MÄCHTIG geknallt hat es diese Woche auch anderswo. SPD-Chefaufklärer
Karl Nolle will erfahren haben, dass Kurt und Ingrid Biedenkopf ihre Steuern nicht in Sachsen, sondern in Nordrhein-Westfalen zahlen. Als ob es nicht egal wäre, ob sein Geld die Elbe oder den Rhein hinunter fließt, drohte der Landesvater erstmals mit seinem Anwalt. Außerdem fauchte er empört, die Sozialdemokratie sei mit Nolle endgültig „auf den Hund gekommen". Den schwergewichtigen SPD-Landtagsabgeordneten, der in guten Zeiten 120 Kilo auf die Waage bringt, schert Biedenkopfs Vorwurf aber nicht. Ob als Politiker oder als hechelnder Kläffer, selbst fabrizierte Schlagzeilen sind für Nolle halt immer ein gefundenes Fressen.
SATT wird auf diese Weise aber nur Nolle.
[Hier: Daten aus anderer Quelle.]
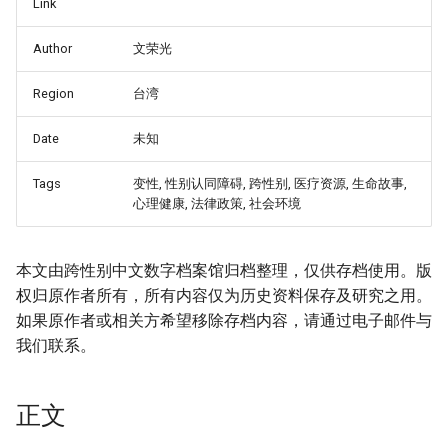
Link
Author
文荣光
Region
台湾
Date
未知
Tags
变性, 性别认同障碍, 跨性别, 医疗资源, 生命故事,
心理健康, 法律政策, 社会环境
本文由跨性别中文数字档案馆归档整理，仅供存档使用。版
_Free_Oral_Pre-
权归原作者所有，所有内容仅为历史资料保存及研究之用。
如果原作者或相关方希望移除存档内容，请通过电子邮件与
我们联系。
正文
Allen anderen Abgeordneten droht dagegen das Hungertuch, denn die privat betriebene Landtagskantine
macht zum Monatsende dicht. Der Pächter, gab auf, nachdem ihn eine Vorschrift jahrelang zwang, die Volksvertreter billig zu verköstigen. Mindestens ein vollwertiges Gericht musste auf den Speiseplan, das nicht mehr als 4,77 Mark kostete. Diese Rechnung wird nun ohne den Wirt gemacht, und die hungrigen Abgeordneten mit ihrer Monatsdiät von 7.712 Mark müssen aufpassen. Wenn das alles der Wähler erfährt, knallt es mächtiger als zwischen einem Clio und einer Tram. Vielleicht sogar so schlimm wie ständig zwischen Nolle und Biedenkopf.